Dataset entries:
----------------------------------------

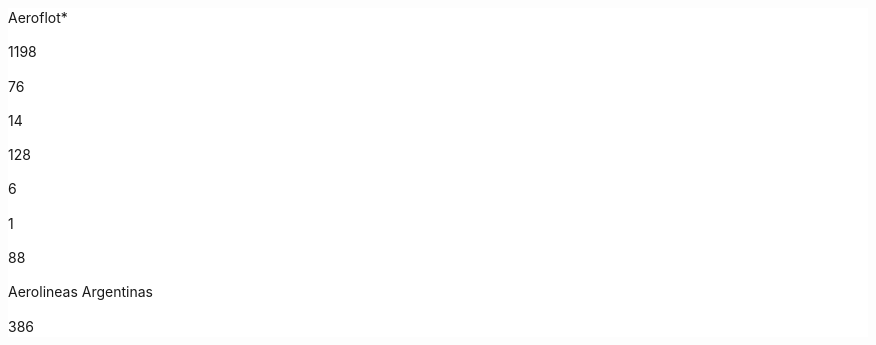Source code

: </tr>

<tr>

<td style="text-align:left;">

Aeroflot\*

</td>

<td style="text-align:right;">

1198

</td>

<td style="text-align:right;">

76

</td>

<td style="text-align:right;">

14

</td>

<td style="text-align:right;">

128

</td>

<td style="text-align:right;">

6

</td>

<td style="text-align:right;">

1

</td>

<td style="text-align:right;">

88

</td>

</tr>

<tr>

<td style="text-align:left;">

Aerolineas Argentinas

</td>

<td style="text-align:right;">

386
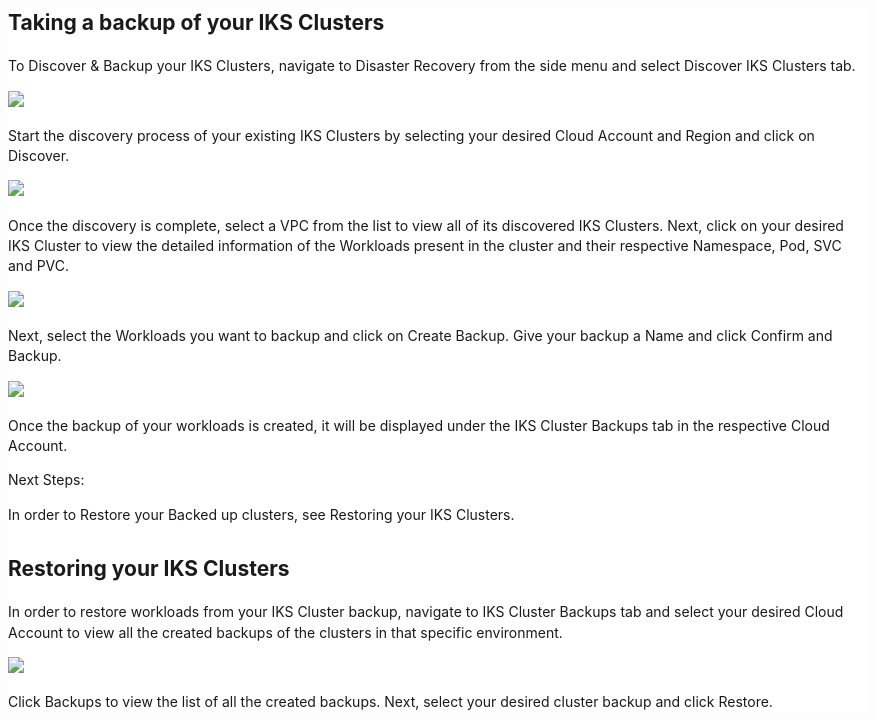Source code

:   

## Taking a backup of your IKS Clusters

To Discover & Backup your IKS Clusters, navigate to Disaster Recovery from the side menu  and select Discover IKS Clusters tab.

  

![](https://lh4.googleusercontent.com/W_0R87Z5maf7PYKID8MZu5kKO4F_u1xKmk_9eoWbx4nDeoK0KRCUuE8CmkYGN68SG-lSlYnyfolht_xWnzqIPthbWfu_7uzpmYzzhWnTTyUnB6hoJgvheAkBVKledGIjI-dfueHm)

  

Start the discovery process of your existing IKS Clusters by selecting your desired Cloud Account and Region and click on Discover.

![](https://lh4.googleusercontent.com/n65jZ3yglaJqrMBSF87tbViVVdWiW6v2VLaY4SJLkVdo2QHN_g5dF6Q0TcVBBWm7EXe8-glwV6CnPXaetSo4Uj3pXbHA64LurVFE8BI5CZJdo4iKVyroGB76cCvuHh52fZSHKsoL)

  

Once the discovery is complete, select a VPC from the list to view all of its discovered IKS Clusters. Next, click on your desired IKS Cluster to view the detailed information of the Workloads present in the cluster and their respective Namespace, Pod, SVC and PVC.

  

![](https://lh3.googleusercontent.com/DN_ZHYzoAPTev5mlyt0G6SmeiGZV6MBnJAJPwpSeJODnHtTSQrJdL-HdNr2wxduvFYWdnHTGMnRz1nqGycKeSN-adT2KoTOkz_PTyQ1ZAzKeDzpU5BB4fiAXYWSPNlA4GDRi7dOZ)

  

Next, select the Workloads you want to backup and click on Create Backup. Give your backup a Name and click Confirm and Backup.

  

![](https://lh5.googleusercontent.com/oIR2g2R44ujeRW8382i61pOQAMXCbI9nrRSZui2PkaueX4v3SVyjCLtdHFknizjhX6Jc-2SSKzHhySSTr8ElQVvzW3xoHHp0FBnKFVdBtt5OuxQwQ_6ZM5MENLl2Vhmq4yNkijJ4)

  

Once the backup of your workloads is created, it will be displayed under the IKS Cluster Backups tab in the respective Cloud Account.

Next Steps:

In order to Restore your Backed up clusters, see Restoring your IKS Clusters.

## Restoring your IKS Clusters

In order to restore workloads from your IKS Cluster backup, navigate to IKS Cluster Backups tab and select your desired Cloud Account to view all the created backups of the clusters in that specific environment.

  

![](https://lh4.googleusercontent.com/yNFswl_Yg4APi12YtiS_tl9cX9mayMzhwG1js2A-xlg7c8ZPFEEjrsHusf1RT8WENOVF5I6Y6U8QYwt1-kgCrnJeR1G4DcRukB0COaJZqu4pq6XAev9W8YEc2XT2IQvpA23YkpAd)

  

Click Backups to view the list of all the created backups. Next, select your desired cluster backup and click Restore.

  
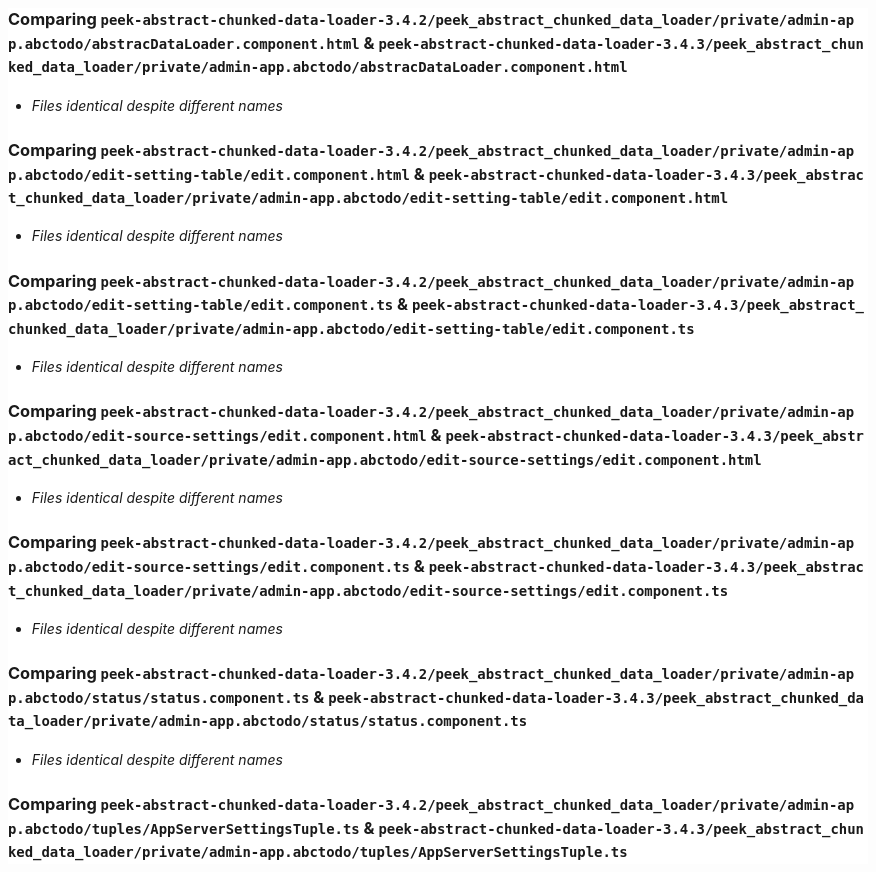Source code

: ### Comparing `peek-abstract-chunked-data-loader-3.4.2/peek_abstract_chunked_data_loader/private/admin-app.abctodo/abstracDataLoader.component.html` & `peek-abstract-chunked-data-loader-3.4.3/peek_abstract_chunked_data_loader/private/admin-app.abctodo/abstracDataLoader.component.html`

 * *Files identical despite different names*

### Comparing `peek-abstract-chunked-data-loader-3.4.2/peek_abstract_chunked_data_loader/private/admin-app.abctodo/edit-setting-table/edit.component.html` & `peek-abstract-chunked-data-loader-3.4.3/peek_abstract_chunked_data_loader/private/admin-app.abctodo/edit-setting-table/edit.component.html`

 * *Files identical despite different names*

### Comparing `peek-abstract-chunked-data-loader-3.4.2/peek_abstract_chunked_data_loader/private/admin-app.abctodo/edit-setting-table/edit.component.ts` & `peek-abstract-chunked-data-loader-3.4.3/peek_abstract_chunked_data_loader/private/admin-app.abctodo/edit-setting-table/edit.component.ts`

 * *Files identical despite different names*

### Comparing `peek-abstract-chunked-data-loader-3.4.2/peek_abstract_chunked_data_loader/private/admin-app.abctodo/edit-source-settings/edit.component.html` & `peek-abstract-chunked-data-loader-3.4.3/peek_abstract_chunked_data_loader/private/admin-app.abctodo/edit-source-settings/edit.component.html`

 * *Files identical despite different names*

### Comparing `peek-abstract-chunked-data-loader-3.4.2/peek_abstract_chunked_data_loader/private/admin-app.abctodo/edit-source-settings/edit.component.ts` & `peek-abstract-chunked-data-loader-3.4.3/peek_abstract_chunked_data_loader/private/admin-app.abctodo/edit-source-settings/edit.component.ts`

 * *Files identical despite different names*

### Comparing `peek-abstract-chunked-data-loader-3.4.2/peek_abstract_chunked_data_loader/private/admin-app.abctodo/status/status.component.ts` & `peek-abstract-chunked-data-loader-3.4.3/peek_abstract_chunked_data_loader/private/admin-app.abctodo/status/status.component.ts`

 * *Files identical despite different names*

### Comparing `peek-abstract-chunked-data-loader-3.4.2/peek_abstract_chunked_data_loader/private/admin-app.abctodo/tuples/AppServerSettingsTuple.ts` & `peek-abstract-chunked-data-loader-3.4.3/peek_abstract_chunked_data_loader/private/admin-app.abctodo/tuples/AppServerSettingsTuple.ts`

----------------------------------------

Your objective -> Locate every line in the items above that contains the word "Next", and copy each of those lines in full.

Exercise solution ->
Once the discovery is complete, select a VPC from the list to view all of its discovered IKS Clusters. Next, click on your desired IKS Cluster to view the detailed information of the Workloads present in the cluster and their respective Namespace, Pod, SVC and PVC.
Next, select the Workloads you want to backup and click on Create Backup. Give your backup a Name and click Confirm and Backup.
Next Steps:
Click Backups to view the list of all the created backups. Next, select your desired cluster backup and click Restore.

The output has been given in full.